◆ OBJECTIVE
Reproduce the items below verbatim, beginning with their first line and continuing through the line that contains "genus: Lupinus".

-- Start RECORDED DATA --

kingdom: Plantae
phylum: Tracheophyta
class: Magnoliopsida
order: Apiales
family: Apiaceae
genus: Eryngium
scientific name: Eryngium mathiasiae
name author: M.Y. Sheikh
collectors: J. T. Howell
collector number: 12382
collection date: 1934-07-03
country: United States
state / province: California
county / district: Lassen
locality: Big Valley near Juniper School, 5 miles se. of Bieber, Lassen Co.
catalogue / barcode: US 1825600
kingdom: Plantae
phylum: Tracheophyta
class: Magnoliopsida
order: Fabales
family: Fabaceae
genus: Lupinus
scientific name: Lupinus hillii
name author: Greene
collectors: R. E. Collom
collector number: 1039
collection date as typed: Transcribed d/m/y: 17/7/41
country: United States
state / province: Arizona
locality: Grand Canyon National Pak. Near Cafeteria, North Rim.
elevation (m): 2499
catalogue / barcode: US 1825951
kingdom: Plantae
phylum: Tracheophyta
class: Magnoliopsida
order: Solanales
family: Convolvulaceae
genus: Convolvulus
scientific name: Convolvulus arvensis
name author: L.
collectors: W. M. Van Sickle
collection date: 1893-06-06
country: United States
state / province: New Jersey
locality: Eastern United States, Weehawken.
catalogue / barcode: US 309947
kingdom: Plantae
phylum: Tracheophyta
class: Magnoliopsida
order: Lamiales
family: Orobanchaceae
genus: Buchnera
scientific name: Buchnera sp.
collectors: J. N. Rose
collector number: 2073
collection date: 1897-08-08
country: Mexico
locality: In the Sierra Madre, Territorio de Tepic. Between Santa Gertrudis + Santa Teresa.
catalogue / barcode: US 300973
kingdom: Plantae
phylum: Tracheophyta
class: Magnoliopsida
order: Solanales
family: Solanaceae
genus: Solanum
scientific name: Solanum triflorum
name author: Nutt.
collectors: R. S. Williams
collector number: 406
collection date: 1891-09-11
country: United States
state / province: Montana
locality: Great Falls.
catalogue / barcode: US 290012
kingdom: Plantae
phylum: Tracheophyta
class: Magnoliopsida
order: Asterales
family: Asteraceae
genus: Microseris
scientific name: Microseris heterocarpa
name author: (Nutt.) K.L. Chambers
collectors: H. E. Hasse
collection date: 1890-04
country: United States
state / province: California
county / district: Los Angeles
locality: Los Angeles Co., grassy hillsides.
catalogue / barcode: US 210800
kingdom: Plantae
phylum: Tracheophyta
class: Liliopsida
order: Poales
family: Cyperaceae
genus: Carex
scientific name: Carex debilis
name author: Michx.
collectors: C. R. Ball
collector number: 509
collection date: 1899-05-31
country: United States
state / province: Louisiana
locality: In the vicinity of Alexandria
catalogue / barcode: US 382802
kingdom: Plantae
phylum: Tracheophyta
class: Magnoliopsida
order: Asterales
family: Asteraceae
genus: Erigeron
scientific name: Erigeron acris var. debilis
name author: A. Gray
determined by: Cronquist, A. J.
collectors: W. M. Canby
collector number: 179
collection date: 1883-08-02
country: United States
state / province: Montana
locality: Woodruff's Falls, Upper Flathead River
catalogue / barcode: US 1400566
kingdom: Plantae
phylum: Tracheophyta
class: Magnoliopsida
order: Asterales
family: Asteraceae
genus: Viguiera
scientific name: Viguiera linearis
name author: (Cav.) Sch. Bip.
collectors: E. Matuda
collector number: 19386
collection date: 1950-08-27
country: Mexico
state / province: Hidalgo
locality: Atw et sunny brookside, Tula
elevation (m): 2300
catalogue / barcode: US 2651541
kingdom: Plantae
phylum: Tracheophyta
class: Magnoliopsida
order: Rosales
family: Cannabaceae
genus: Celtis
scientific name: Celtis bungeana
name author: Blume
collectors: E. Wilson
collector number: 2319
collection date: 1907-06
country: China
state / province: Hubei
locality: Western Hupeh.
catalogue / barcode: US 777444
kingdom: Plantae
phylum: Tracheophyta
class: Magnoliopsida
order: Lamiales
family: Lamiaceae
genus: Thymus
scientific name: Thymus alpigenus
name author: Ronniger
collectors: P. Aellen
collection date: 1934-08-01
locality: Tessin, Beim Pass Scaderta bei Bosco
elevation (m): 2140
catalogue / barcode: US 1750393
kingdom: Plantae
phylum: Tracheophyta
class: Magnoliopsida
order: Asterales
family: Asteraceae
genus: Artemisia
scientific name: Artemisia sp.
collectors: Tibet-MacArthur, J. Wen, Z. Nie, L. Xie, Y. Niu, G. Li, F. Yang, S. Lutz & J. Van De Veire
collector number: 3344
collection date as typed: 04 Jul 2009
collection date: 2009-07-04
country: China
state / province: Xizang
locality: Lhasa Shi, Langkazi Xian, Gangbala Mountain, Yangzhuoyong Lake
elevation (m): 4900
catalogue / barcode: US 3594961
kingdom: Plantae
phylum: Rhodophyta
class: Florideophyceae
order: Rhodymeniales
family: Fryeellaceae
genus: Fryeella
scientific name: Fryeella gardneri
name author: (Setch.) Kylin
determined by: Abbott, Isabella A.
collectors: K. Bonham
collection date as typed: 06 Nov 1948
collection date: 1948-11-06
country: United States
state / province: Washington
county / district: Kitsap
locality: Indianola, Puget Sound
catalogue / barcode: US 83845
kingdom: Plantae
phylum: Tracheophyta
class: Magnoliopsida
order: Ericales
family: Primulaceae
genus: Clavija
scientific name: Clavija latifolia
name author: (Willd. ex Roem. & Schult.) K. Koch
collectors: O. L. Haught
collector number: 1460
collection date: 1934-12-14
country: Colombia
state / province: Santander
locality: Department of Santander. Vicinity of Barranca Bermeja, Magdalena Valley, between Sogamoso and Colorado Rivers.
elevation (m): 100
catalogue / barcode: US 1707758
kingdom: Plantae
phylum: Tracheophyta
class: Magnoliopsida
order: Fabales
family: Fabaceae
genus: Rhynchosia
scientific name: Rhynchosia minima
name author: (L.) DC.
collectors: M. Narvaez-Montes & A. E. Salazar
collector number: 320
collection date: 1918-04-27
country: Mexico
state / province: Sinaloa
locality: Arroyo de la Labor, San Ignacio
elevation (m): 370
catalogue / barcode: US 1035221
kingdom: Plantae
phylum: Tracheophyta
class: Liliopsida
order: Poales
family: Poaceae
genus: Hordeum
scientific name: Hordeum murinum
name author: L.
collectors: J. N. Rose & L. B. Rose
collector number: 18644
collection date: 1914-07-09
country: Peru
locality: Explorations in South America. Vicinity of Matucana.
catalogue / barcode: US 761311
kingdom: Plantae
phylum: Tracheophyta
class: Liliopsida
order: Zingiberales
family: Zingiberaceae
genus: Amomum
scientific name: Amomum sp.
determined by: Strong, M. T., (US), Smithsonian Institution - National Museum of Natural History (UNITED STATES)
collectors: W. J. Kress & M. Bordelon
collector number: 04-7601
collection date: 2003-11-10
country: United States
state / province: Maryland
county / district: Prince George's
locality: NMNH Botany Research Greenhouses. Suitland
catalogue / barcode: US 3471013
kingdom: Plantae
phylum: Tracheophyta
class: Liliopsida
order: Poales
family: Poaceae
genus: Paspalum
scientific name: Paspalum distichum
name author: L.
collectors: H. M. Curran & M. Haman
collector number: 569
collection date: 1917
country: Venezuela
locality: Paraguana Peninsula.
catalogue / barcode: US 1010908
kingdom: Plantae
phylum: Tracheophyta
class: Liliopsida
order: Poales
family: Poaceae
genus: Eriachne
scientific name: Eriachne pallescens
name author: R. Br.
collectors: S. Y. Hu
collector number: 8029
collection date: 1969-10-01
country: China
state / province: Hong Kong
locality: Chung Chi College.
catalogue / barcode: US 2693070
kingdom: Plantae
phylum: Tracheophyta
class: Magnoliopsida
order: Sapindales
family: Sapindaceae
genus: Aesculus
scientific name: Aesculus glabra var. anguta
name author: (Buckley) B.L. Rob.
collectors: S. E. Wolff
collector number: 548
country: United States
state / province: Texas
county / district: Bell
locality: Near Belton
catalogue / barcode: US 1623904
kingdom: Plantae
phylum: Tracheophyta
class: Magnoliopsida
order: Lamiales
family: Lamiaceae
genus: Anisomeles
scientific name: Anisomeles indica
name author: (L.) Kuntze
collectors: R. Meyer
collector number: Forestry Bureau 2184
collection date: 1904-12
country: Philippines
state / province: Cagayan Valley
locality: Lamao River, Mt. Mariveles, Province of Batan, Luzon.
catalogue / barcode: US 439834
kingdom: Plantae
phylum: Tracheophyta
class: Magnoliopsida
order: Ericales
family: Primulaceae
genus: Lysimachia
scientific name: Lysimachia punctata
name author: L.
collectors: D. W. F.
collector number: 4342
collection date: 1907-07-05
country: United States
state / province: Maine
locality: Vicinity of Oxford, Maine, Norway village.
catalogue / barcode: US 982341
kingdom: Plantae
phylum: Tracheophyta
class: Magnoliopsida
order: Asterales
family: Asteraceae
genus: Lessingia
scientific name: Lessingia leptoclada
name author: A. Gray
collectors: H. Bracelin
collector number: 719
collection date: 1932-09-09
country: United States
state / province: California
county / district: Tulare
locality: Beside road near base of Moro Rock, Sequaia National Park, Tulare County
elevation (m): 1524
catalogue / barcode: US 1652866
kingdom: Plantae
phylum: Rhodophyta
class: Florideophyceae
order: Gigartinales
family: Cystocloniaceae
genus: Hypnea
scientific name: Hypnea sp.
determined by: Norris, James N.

-- End RECORDED DATA --

◆ PROBLEM SOLUTION
kingdom: Plantae
phylum: Tracheophyta
class: Magnoliopsida
order: Apiales
family: Apiaceae
genus: Eryngium
scientific name: Eryngium mathiasiae
name author: M.Y. Sheikh
collectors: J. T. Howell
collector number: 12382
collection date: 1934-07-03
country: United States
state / province: California
county / district: Lassen
locality: Big Valley near Juniper School, 5 miles se. of Bieber, Lassen Co.
catalogue / barcode: US 1825600
kingdom: Plantae
phylum: Tracheophyta
class: Magnoliopsida
order: Fabales
family: Fabaceae
genus: Lupinus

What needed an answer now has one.